Photo-excitation dynamics of N, N-dimethyl-p-nitroaniline in ionic liquids: Effect of cation alkyl-chain length

Abstract Transient absorption spectroscopy has been applied to study the photo-excitation dynamics of N, N -dimethyl- p -nitroaniline in twelve imidazolium/phosphonium cation-based ionic liquids (ILs) with alkyl chains of different lengths. The transient absorption spectra showed an initial bleach signal around the absorption center (400 nm) and a stimulated emission band around 500 nm. The bleach signal was recovered mostly within a few picoseconds, and a hot band absorption appeared around 450 nm. The time profiles of the band integrals for the bleach and absorption spectral regions were simulated by a sum of four exponential decays.
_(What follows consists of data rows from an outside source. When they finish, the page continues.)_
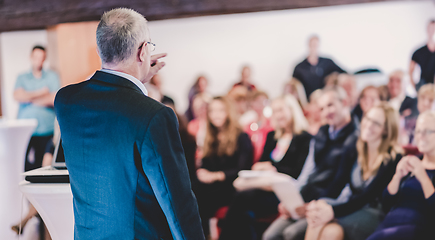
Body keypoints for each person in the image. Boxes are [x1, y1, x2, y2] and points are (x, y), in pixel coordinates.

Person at [54, 8, 204, 240]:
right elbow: (177, 203)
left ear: (99, 50)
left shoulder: (66, 102)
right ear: (143, 51)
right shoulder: (154, 115)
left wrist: (135, 78)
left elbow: (109, 97)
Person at [263, 86, 359, 240]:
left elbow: (349, 186)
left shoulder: (356, 138)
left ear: (344, 102)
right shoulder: (322, 133)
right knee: (271, 235)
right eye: (322, 108)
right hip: (306, 199)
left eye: (330, 105)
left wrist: (314, 206)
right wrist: (292, 200)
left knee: (291, 234)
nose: (326, 112)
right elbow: (307, 172)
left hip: (327, 204)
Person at [218, 95, 312, 240]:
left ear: (292, 110)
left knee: (242, 200)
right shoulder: (272, 136)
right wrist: (269, 168)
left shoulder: (304, 138)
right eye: (274, 111)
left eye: (281, 110)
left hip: (284, 191)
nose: (278, 115)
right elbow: (260, 164)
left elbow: (296, 171)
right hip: (264, 186)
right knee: (242, 210)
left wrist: (272, 168)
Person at [304, 102, 402, 240]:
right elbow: (337, 183)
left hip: (374, 212)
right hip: (352, 205)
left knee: (327, 226)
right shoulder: (355, 146)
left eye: (376, 123)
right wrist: (318, 202)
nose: (368, 125)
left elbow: (367, 196)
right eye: (367, 119)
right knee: (321, 213)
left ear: (386, 130)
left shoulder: (393, 158)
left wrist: (332, 211)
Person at [367, 111, 435, 240]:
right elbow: (386, 204)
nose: (421, 136)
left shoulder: (419, 168)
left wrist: (423, 177)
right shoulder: (411, 161)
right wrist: (397, 176)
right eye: (418, 131)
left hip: (419, 228)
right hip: (390, 221)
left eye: (427, 131)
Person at [193, 96, 253, 236]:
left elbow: (243, 169)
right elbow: (206, 166)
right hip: (211, 185)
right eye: (212, 111)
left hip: (231, 185)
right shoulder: (210, 137)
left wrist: (216, 176)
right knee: (189, 189)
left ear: (228, 112)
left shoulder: (241, 137)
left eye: (220, 110)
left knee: (198, 196)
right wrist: (202, 173)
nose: (216, 115)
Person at [13, 45, 60, 172]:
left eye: (42, 57)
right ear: (31, 57)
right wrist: (42, 92)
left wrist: (29, 98)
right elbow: (17, 95)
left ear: (45, 59)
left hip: (47, 130)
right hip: (25, 133)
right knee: (25, 167)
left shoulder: (52, 76)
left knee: (45, 168)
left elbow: (54, 98)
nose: (38, 60)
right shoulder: (22, 77)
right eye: (36, 57)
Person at [243, 91, 274, 163]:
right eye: (257, 101)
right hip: (251, 161)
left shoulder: (272, 124)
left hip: (266, 161)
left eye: (263, 101)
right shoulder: (248, 126)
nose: (260, 105)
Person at [409, 20, 435, 91]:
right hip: (423, 87)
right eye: (431, 28)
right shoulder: (419, 52)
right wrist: (416, 88)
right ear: (427, 30)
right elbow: (410, 71)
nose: (433, 31)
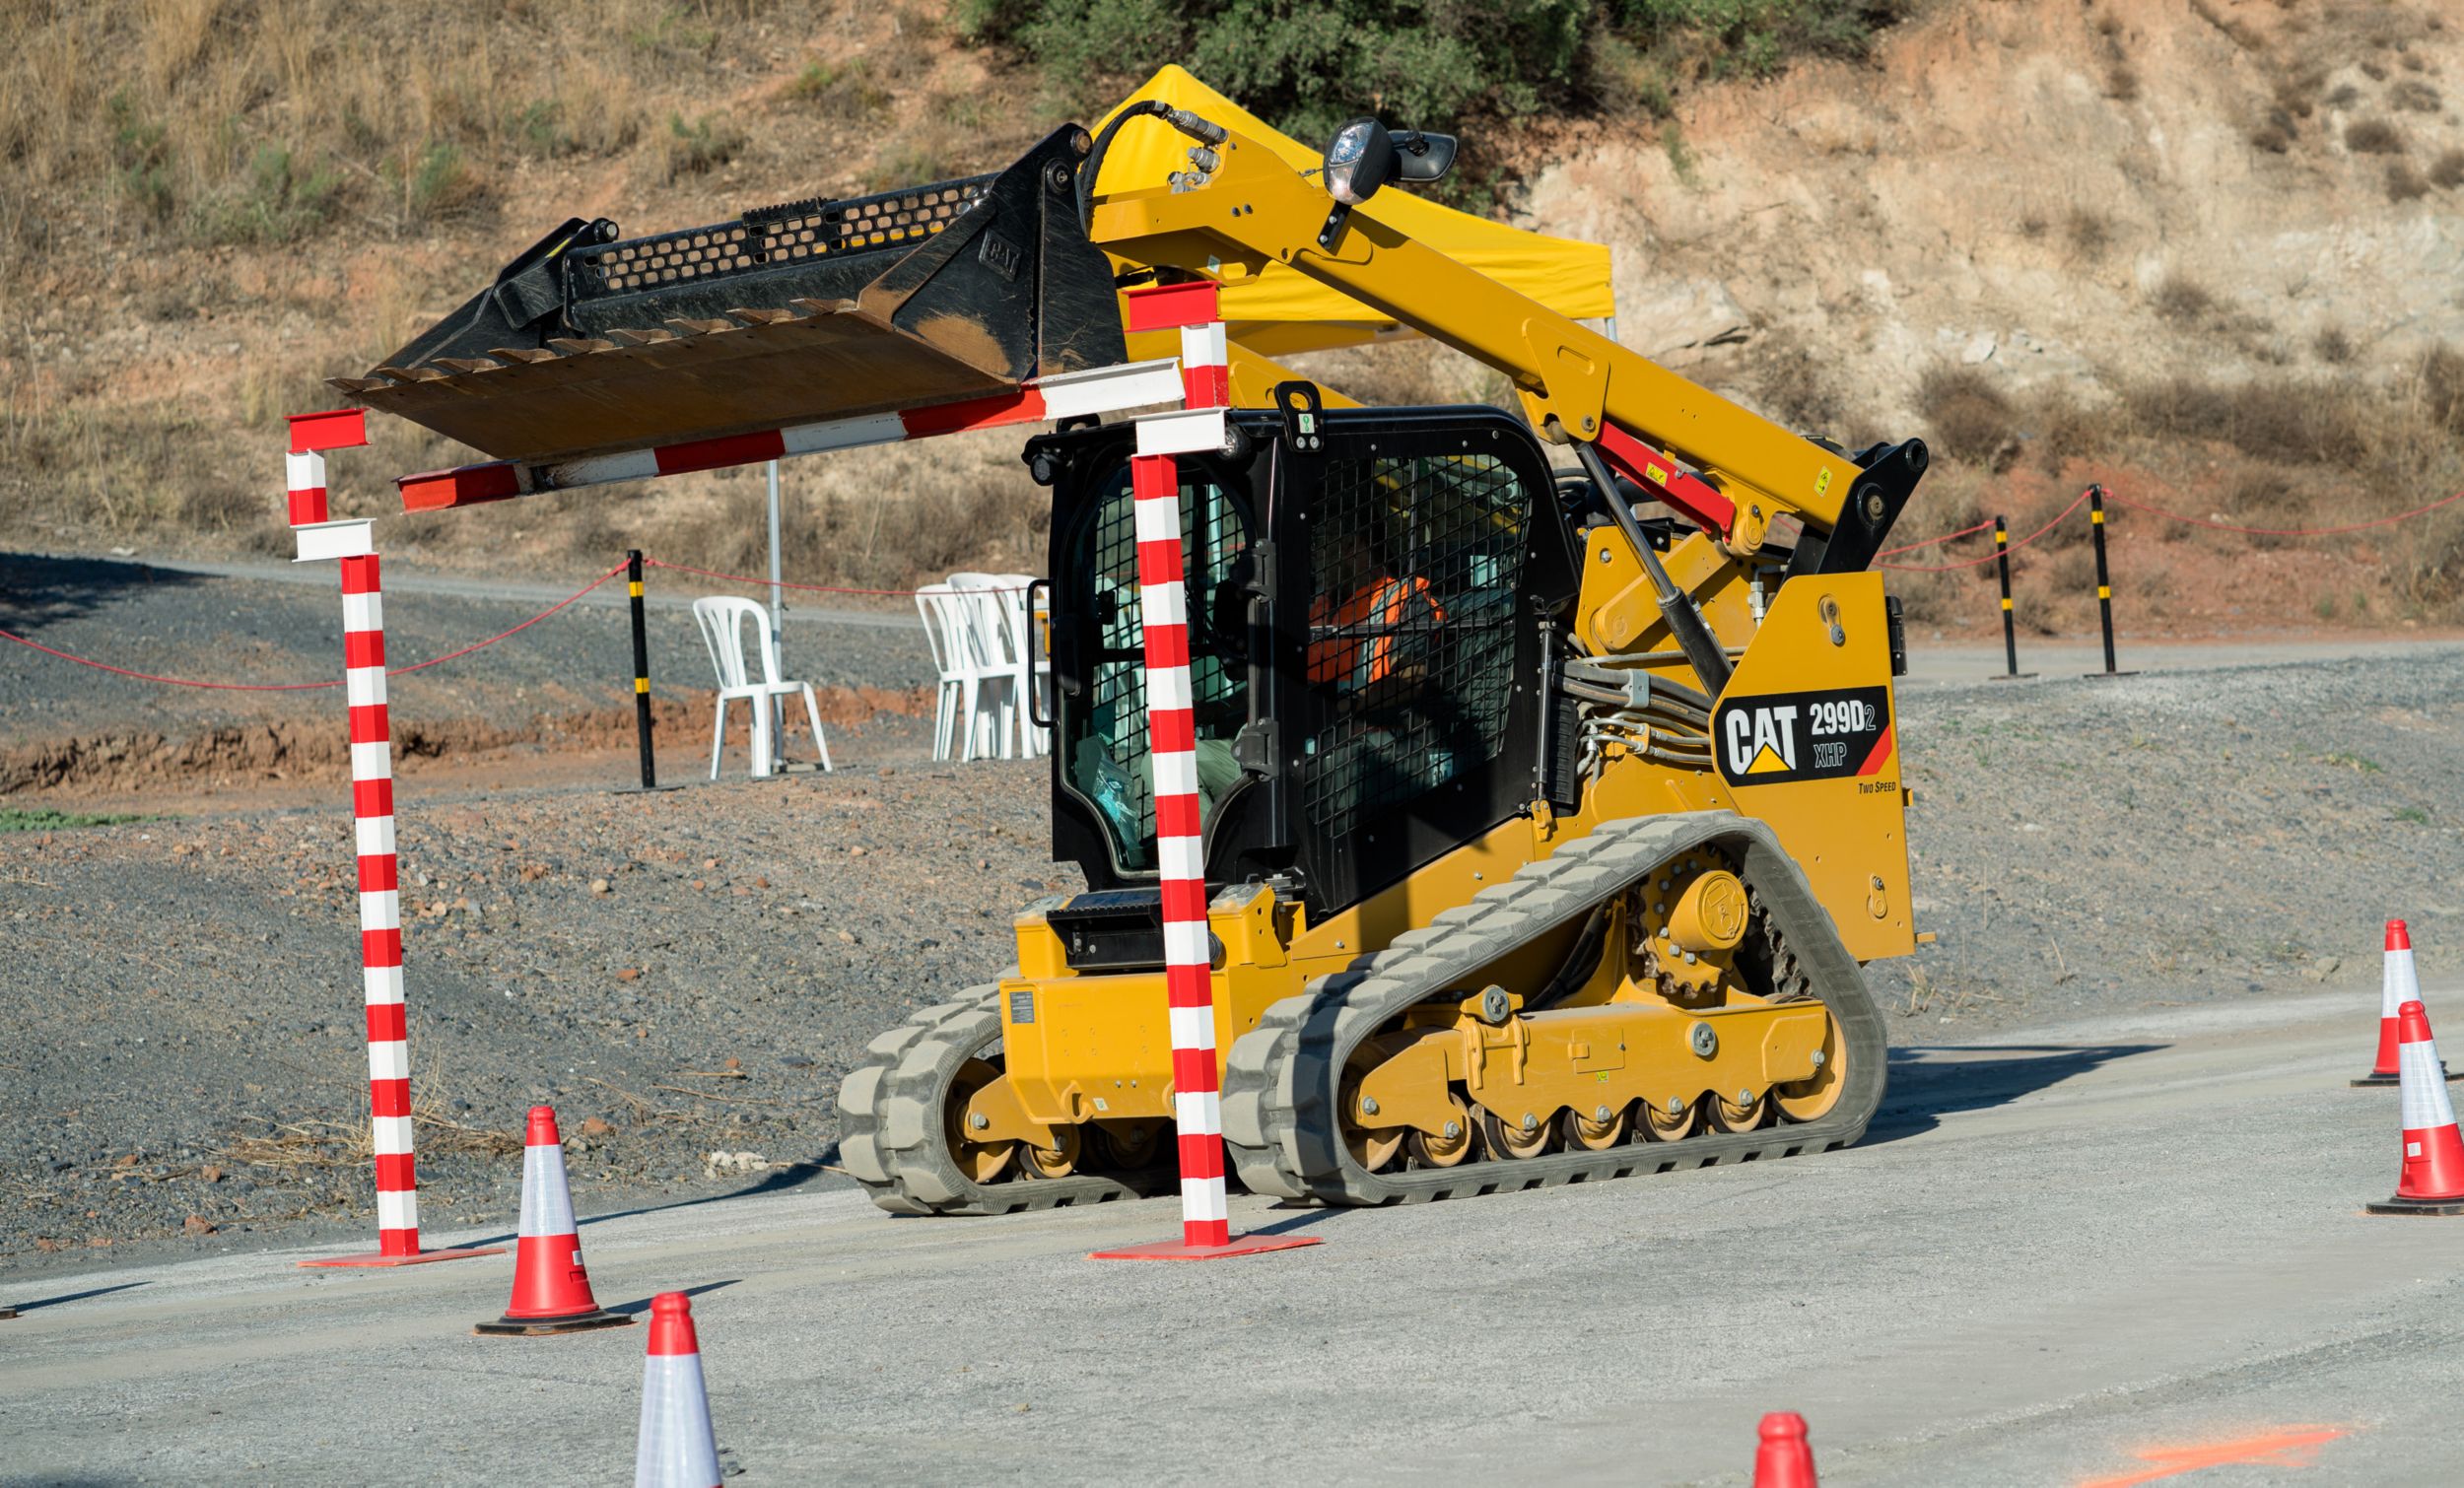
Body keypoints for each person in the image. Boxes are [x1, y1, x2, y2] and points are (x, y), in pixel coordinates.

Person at [1308, 528, 1446, 695]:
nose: (1317, 560)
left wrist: (1349, 708)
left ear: (1354, 546)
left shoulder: (1404, 598)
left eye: (1322, 547)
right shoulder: (1317, 611)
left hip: (1376, 717)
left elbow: (1412, 677)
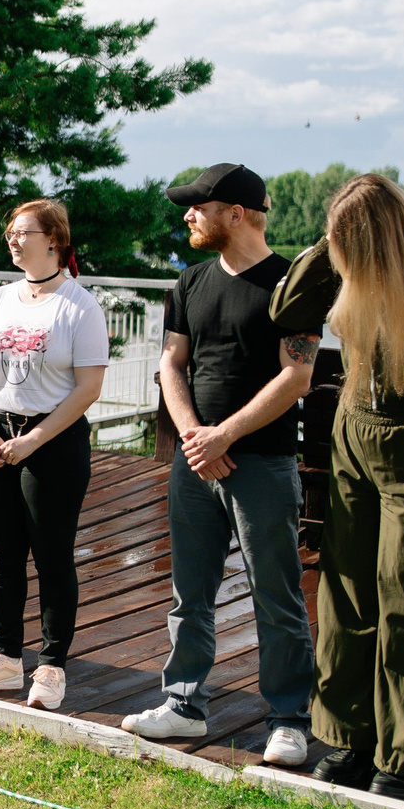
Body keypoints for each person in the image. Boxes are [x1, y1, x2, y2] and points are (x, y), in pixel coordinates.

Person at [268, 172, 404, 802]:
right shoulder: (355, 274)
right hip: (352, 453)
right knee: (347, 600)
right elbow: (287, 310)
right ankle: (351, 740)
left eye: (348, 246)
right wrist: (326, 245)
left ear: (380, 242)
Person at [121, 165, 317, 767]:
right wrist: (193, 438)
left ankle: (289, 719)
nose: (188, 216)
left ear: (236, 213)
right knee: (190, 591)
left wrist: (223, 436)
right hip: (195, 463)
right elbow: (171, 363)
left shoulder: (290, 284)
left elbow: (297, 375)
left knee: (275, 594)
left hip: (263, 464)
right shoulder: (190, 282)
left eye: (198, 207)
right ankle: (184, 704)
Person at [0, 200, 109, 711]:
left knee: (52, 556)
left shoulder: (80, 306)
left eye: (24, 233)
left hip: (54, 444)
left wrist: (34, 440)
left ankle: (51, 666)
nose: (13, 240)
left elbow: (88, 388)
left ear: (55, 240)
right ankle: (4, 658)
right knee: (2, 555)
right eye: (11, 233)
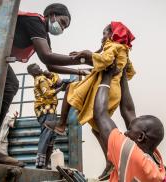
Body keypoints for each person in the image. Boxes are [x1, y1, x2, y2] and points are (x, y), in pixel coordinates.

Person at [0, 3, 90, 165]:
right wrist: (82, 58)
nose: (62, 28)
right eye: (62, 23)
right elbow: (47, 57)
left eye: (65, 27)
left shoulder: (44, 35)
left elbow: (51, 66)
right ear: (52, 15)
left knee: (11, 85)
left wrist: (79, 71)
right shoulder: (36, 21)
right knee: (11, 85)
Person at [45, 21, 136, 179]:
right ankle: (110, 162)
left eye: (105, 33)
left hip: (104, 89)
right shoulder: (124, 51)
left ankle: (61, 125)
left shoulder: (113, 46)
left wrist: (88, 54)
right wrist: (86, 55)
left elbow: (105, 60)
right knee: (97, 128)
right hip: (114, 91)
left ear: (113, 34)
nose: (103, 37)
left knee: (70, 89)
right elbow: (130, 72)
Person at [92, 65, 166, 181]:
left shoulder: (131, 155)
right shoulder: (155, 161)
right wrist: (122, 72)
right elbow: (128, 111)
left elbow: (100, 114)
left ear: (141, 137)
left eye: (129, 130)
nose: (125, 133)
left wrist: (107, 76)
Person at [27, 63, 63, 169]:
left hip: (45, 109)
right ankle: (41, 163)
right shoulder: (41, 79)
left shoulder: (42, 78)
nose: (40, 68)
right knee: (47, 134)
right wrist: (61, 88)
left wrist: (50, 74)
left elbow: (57, 82)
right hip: (46, 109)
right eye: (36, 68)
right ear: (33, 72)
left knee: (51, 136)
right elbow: (48, 94)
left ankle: (45, 163)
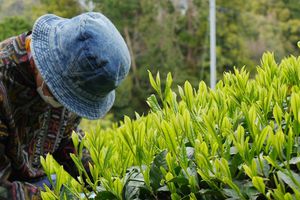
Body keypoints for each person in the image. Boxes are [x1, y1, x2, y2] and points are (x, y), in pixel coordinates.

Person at [0, 12, 131, 199]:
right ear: (45, 63)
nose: (64, 105)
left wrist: (106, 183)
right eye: (62, 94)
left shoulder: (74, 71)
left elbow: (67, 137)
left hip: (34, 181)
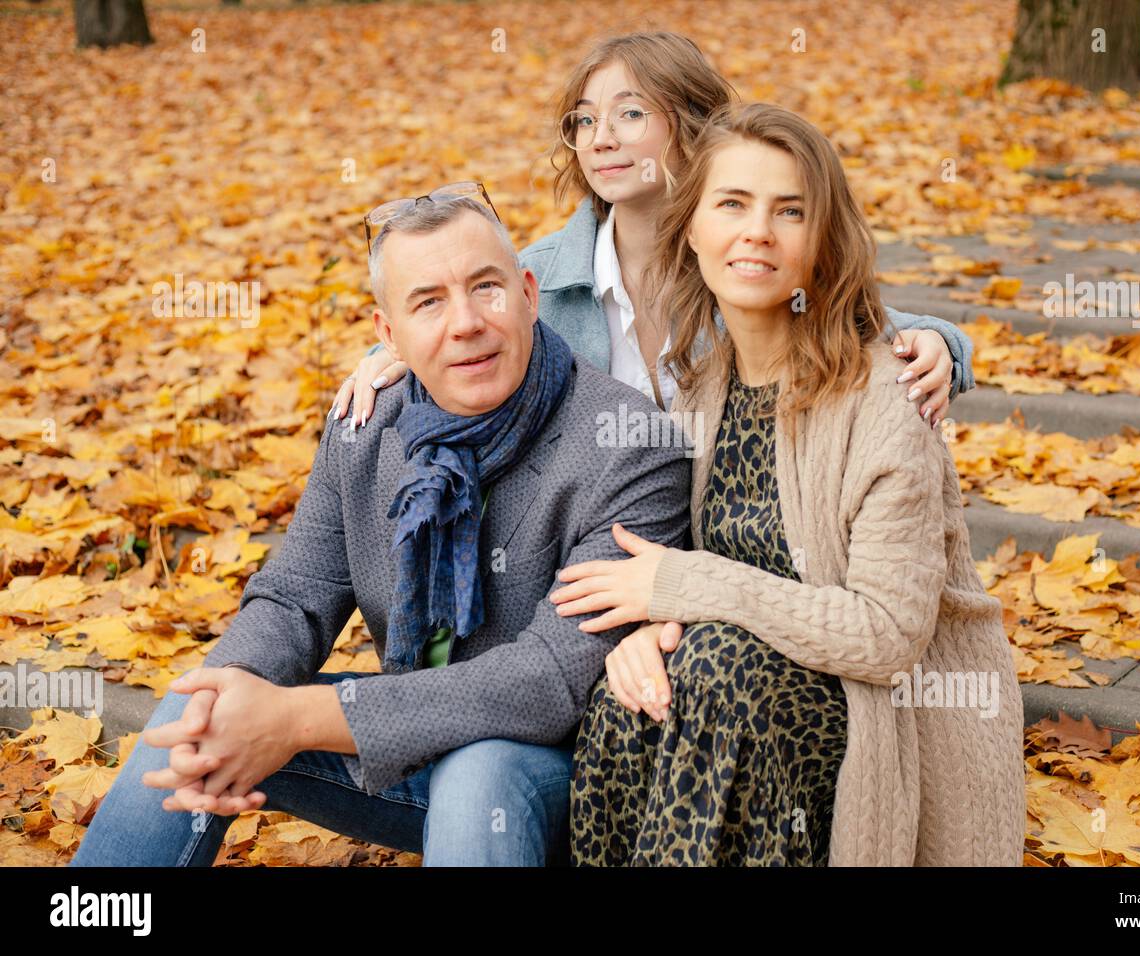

The internal conversion rate corresponding to the back electron transfer (b-ET) rate from the charge-separated excited state, was determined by the time profile of the band integral of the bleach region. The vibrational energy relaxation (VER) rate in the ground state was determined from the time profile of the hot band absorption decay band integral. The b-ET rate decreased with increasing number of alkyl carbons in the cation (#C). The solvent dependence was discussed in terms of the free energy change at the Marcus inverted region, which was indicated by the blue-shift of the ground state absorption band. The change of the free energy is ascribed to the change of the charge concentration of ILs. The VER rate decreased slightly with increasing #C. The reason was discussed in terms of the interaction of DMpNA with the polar region of ILs. The intersystem crossing yield also increased with increasing #C, reflecting an increase in the non-polar region of the ILs.